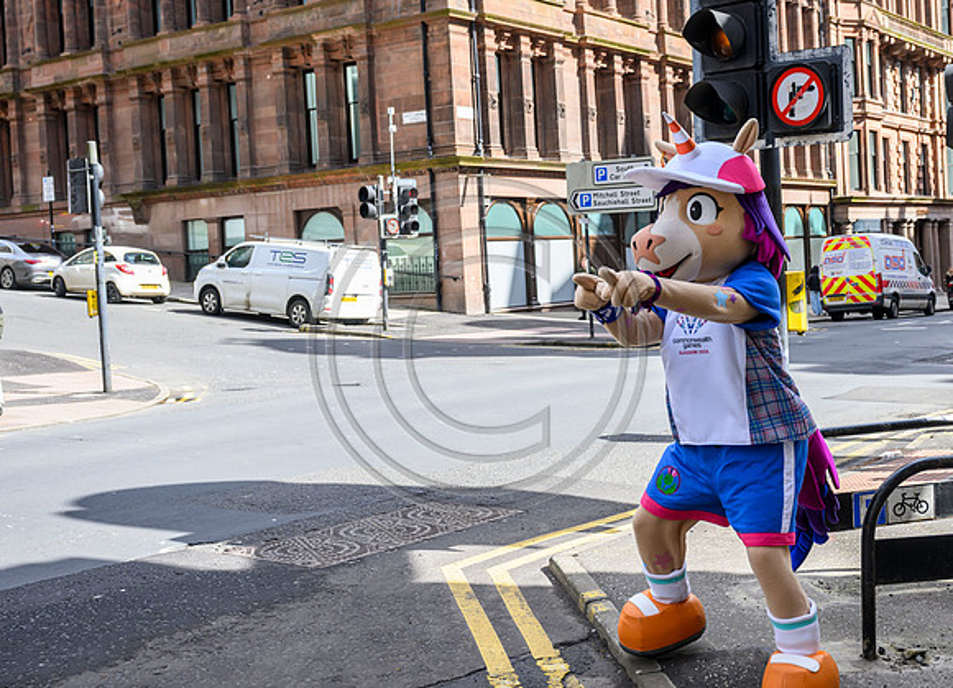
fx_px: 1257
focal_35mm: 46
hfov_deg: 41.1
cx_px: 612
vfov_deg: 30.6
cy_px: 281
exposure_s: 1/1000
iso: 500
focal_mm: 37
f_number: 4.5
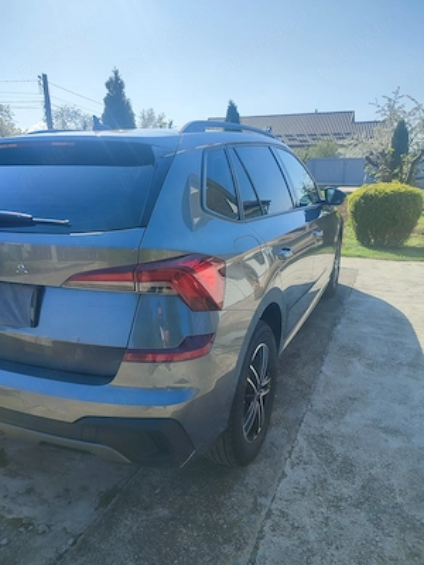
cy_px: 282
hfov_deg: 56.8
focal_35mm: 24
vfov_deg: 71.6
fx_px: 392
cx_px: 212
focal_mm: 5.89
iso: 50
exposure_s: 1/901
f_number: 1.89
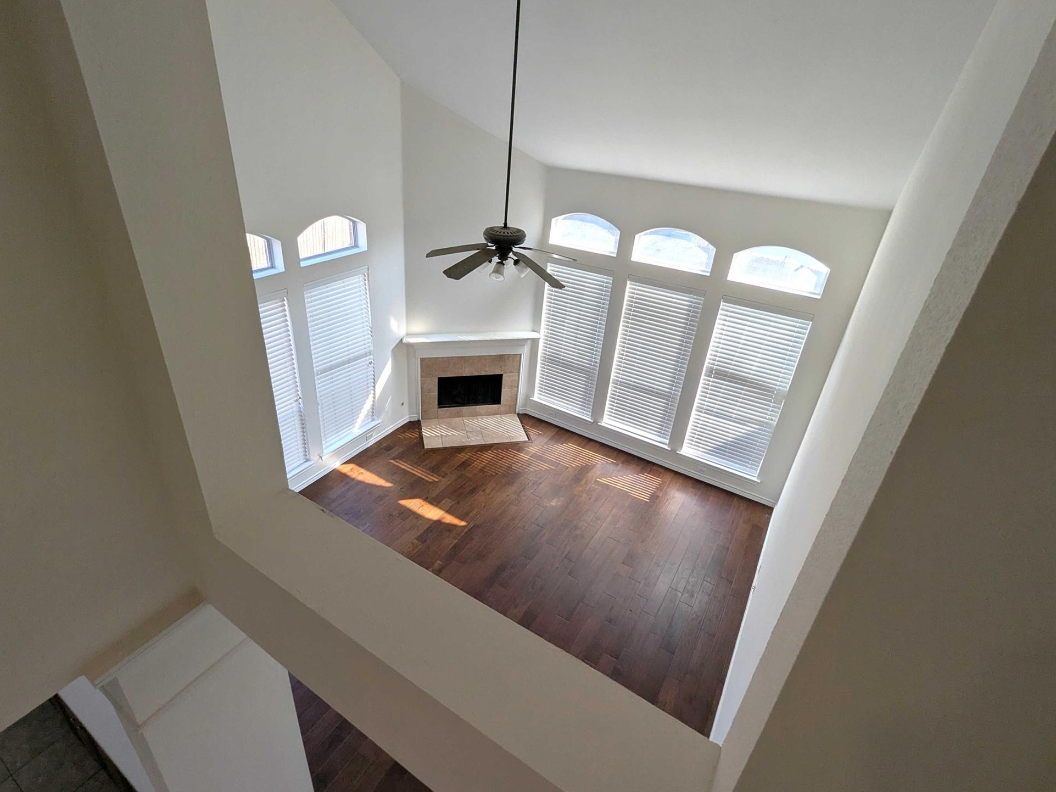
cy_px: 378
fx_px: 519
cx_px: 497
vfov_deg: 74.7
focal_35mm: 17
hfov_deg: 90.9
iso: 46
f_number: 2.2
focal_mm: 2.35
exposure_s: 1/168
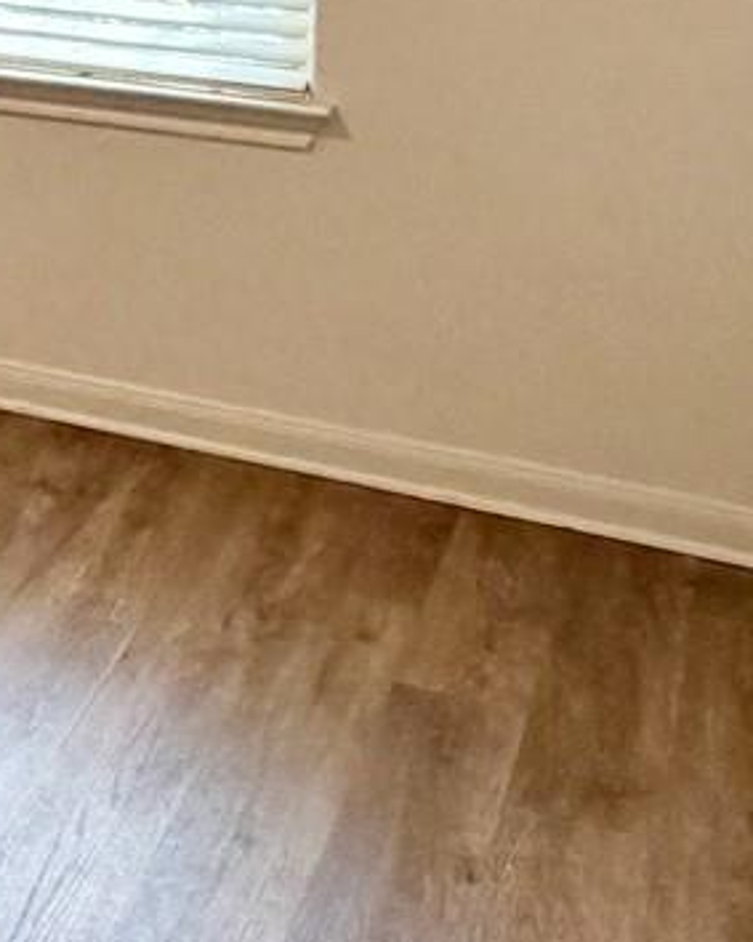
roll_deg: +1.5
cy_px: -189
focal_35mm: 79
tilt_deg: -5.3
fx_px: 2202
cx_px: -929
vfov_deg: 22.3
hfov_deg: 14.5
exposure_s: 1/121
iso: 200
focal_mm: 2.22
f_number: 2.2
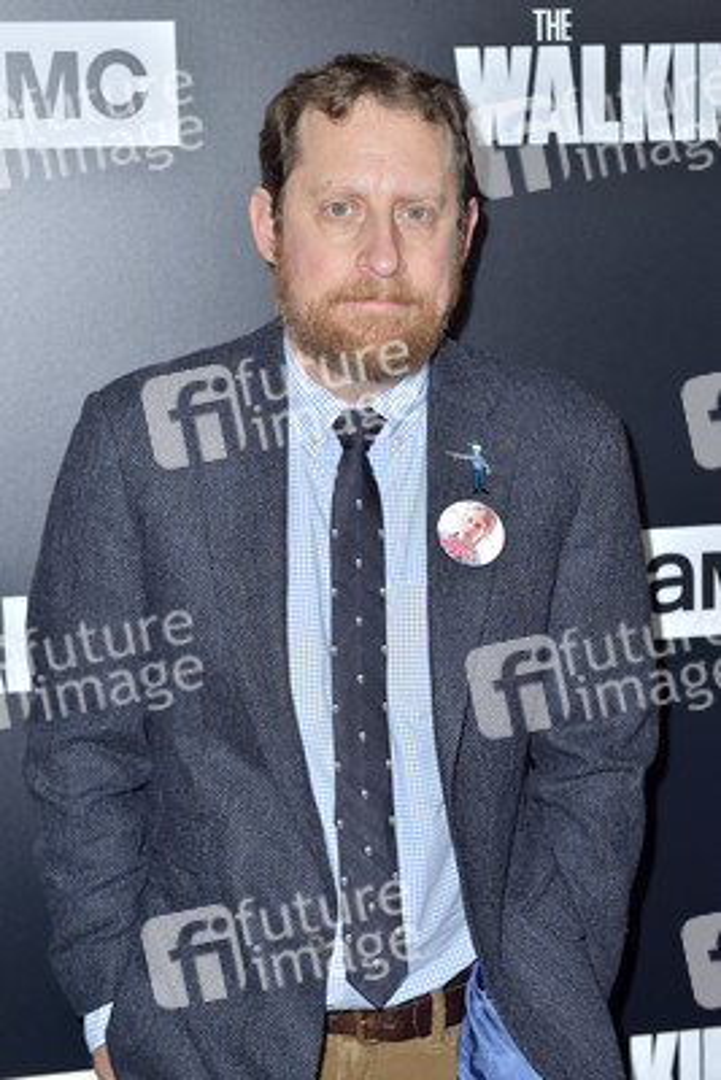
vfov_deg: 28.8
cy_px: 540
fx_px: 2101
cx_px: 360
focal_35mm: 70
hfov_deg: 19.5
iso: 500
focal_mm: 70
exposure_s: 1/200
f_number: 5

- _Exercise prompt_
Transcribe all the lines above exactly; any image among them is skipped.

- _Response to this exercise_
fx_px: 1257
focal_35mm: 46
hfov_deg: 41.1
cx_px: 612
vfov_deg: 30.6
cy_px: 281
exposure_s: 1/1000
iso: 500
focal_mm: 37
f_number: 4.5
cy_px: 282
hfov_deg: 56.8
focal_35mm: 24
vfov_deg: 71.6
fx_px: 392
cx_px: 212
focal_mm: 5.89
iso: 50
exposure_s: 1/901
f_number: 1.89
cy_px: 378
fx_px: 519
cx_px: 497
vfov_deg: 74.7
focal_35mm: 17
hfov_deg: 90.9
iso: 46
f_number: 2.2
focal_mm: 2.35
exposure_s: 1/168
roll_deg: +1.5
cy_px: -189
focal_35mm: 79
tilt_deg: -5.3
fx_px: 2202
cx_px: -929
vfov_deg: 22.3
hfov_deg: 14.5
exposure_s: 1/121
iso: 200
focal_mm: 2.22
f_number: 2.2
vfov_deg: 28.8
cy_px: 540
fx_px: 2101
cx_px: 360
focal_35mm: 70
hfov_deg: 19.5
iso: 500
focal_mm: 70
exposure_s: 1/200
f_number: 5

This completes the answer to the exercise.